Besides his media work over the years Baker has also attended the annual bishop's meeting as well as the International Synod in Rome. In addition he has given retreats and led European pilgrimages, besides providing spiritual direction for three convents in the New York City area.

In 2010 Baker stepped down from being the editor of the Homiletic & Pastoral Review after 40 years and was succeeded by his friend and fellow Jesuit scholar Fr. David Vincent Meconi.

After 2010 Baker continued as Editor Emeritus with the magazine writing a monthly editorial and book reviews.

On August 6, 2026, the Solemnity of the Transfiguration, Father Kenneth Baker SJ passed into eternal life at the Jesuit infirmary in Los Gatos California.

==Bibliography==
- In 1962 Baker used his knowledge of German to translate Joseph Ratzinger and Karl Rahner's book Primacy and Episcopate into English
- In 1973 Baker translated the Philosophical Dictionary adapted to American usage.
- 1983 Fundamentals of Catholicism a three volume work.
- 1990 A Baker's Decade: Editorially Speaking (All Editorials appearing in "The Homiletic and Pastoral Review" from April 1971 Through Aug-Sept 1981).
- 1998's Inside the Bible: A Guide to Understanding Each Book of the Bible a popular introduction to the Christian Scriptures.
- 2012 Doctrinal Sermons on the Catechism of the Catholic Church
- 2012 The Will of God: Finding and Fulfilling Your Purpose in Life
- 2013 Jesus Christ - True God and True Man: A Handbook on Christology for Non-Theologians
- In 2014 he translated Rahner's Spiritual Exercises into English.

==Television==
In the late 1980s Baker started two community television stations to promote Catholicism. In addition to televising EWTN, the stations were created to make original programming as well.

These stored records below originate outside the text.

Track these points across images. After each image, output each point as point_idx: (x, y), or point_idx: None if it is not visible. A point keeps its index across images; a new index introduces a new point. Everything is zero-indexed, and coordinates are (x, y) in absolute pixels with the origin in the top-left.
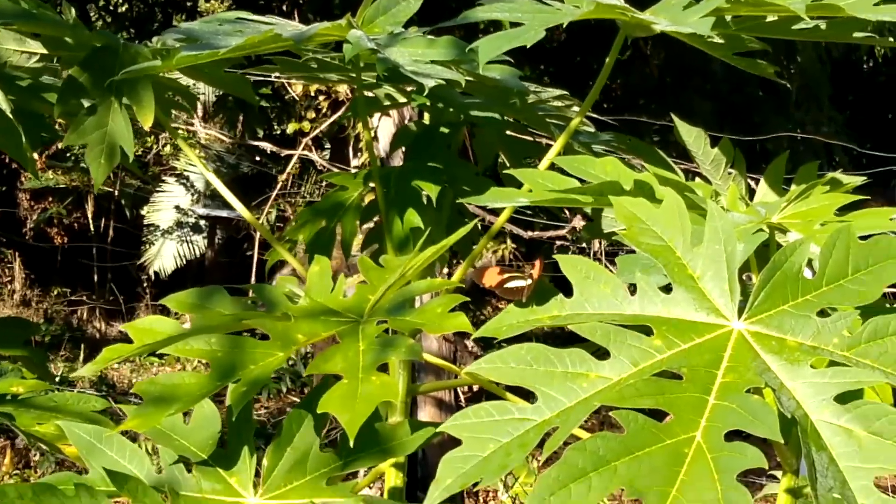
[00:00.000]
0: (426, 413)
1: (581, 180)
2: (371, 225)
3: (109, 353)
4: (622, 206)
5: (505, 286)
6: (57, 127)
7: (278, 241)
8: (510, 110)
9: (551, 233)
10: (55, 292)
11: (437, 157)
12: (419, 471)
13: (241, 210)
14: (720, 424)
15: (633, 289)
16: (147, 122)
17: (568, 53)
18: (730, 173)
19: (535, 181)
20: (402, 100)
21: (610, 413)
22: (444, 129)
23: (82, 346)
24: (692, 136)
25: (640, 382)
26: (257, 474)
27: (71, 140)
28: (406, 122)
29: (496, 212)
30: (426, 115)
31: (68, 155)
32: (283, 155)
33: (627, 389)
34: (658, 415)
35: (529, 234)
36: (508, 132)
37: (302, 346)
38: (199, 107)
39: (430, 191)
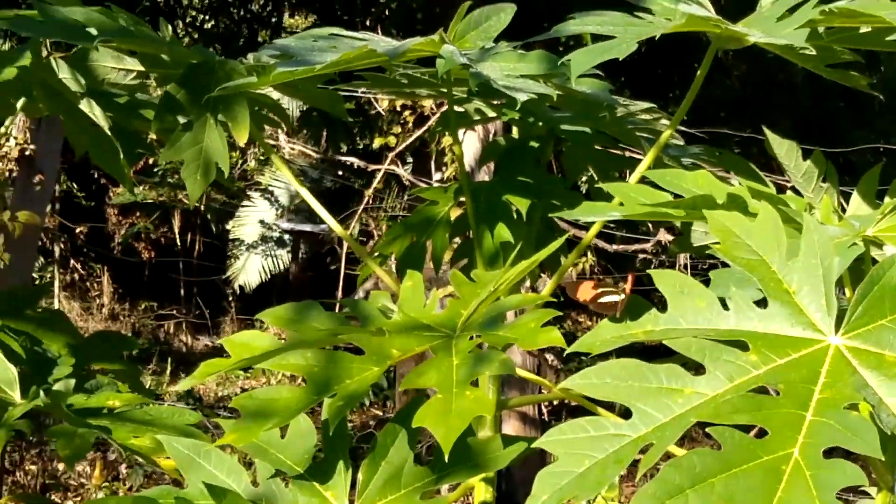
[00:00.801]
0: (510, 427)
1: (673, 194)
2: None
3: (207, 368)
4: (716, 219)
5: (599, 301)
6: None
7: (368, 255)
8: (599, 124)
9: (636, 246)
10: (143, 306)
11: (527, 172)
12: (503, 485)
13: (333, 225)
14: (818, 441)
15: (724, 303)
16: (242, 139)
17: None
18: (822, 186)
19: (627, 195)
20: (492, 114)
21: (706, 429)
22: (534, 144)
23: (169, 359)
24: (784, 148)
25: (736, 398)
26: (353, 488)
27: (167, 156)
28: (491, 136)
29: (582, 226)
30: (514, 129)
31: (155, 170)
32: (369, 169)
33: (724, 405)
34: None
35: (614, 247)
36: (596, 146)
37: (396, 361)
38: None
39: (520, 205)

In 1987 Baker as President of Catholic Views Broadcast Inc started a community television station at Blue Island, Illinois airing to the Chicago area on UHF channel 54, with the call letters W54AP. In 1989 he started another community television station on UHF channel 53 under the call letters K53CH in Minneapolis, Minnesota.

With the FCC analog to digital conversion, the Illinois station in 2004 moved from channel 54 to 48 and its call-sign became W48DD. The station was sold in 2005 and switched from Catholic to ethnic programming, changing its call-sign to WFBBT-CA.

The Minneapolis station, also due to the analog to digital conversion, was moved from channel 53 to 19 under the call letters of K19ER in 2003. In 2010 the station moved to channel 16 - its new call letters became K16HY-D. In 2009 Baker turned over the Minneapolis station to St. Michael's Broadcasting and its president Michael Bird who continued to broadcast Catholic programming.

Baker has appeared on "Mother Angelica Live" and hosted a thirteen-part series on the Bible for EWTN. He has also recorded video lectures on Catholic theology concerning the doctrine of the Trinity and the Catholic exegesis of the Old Testament which are distributed by International Catholic University.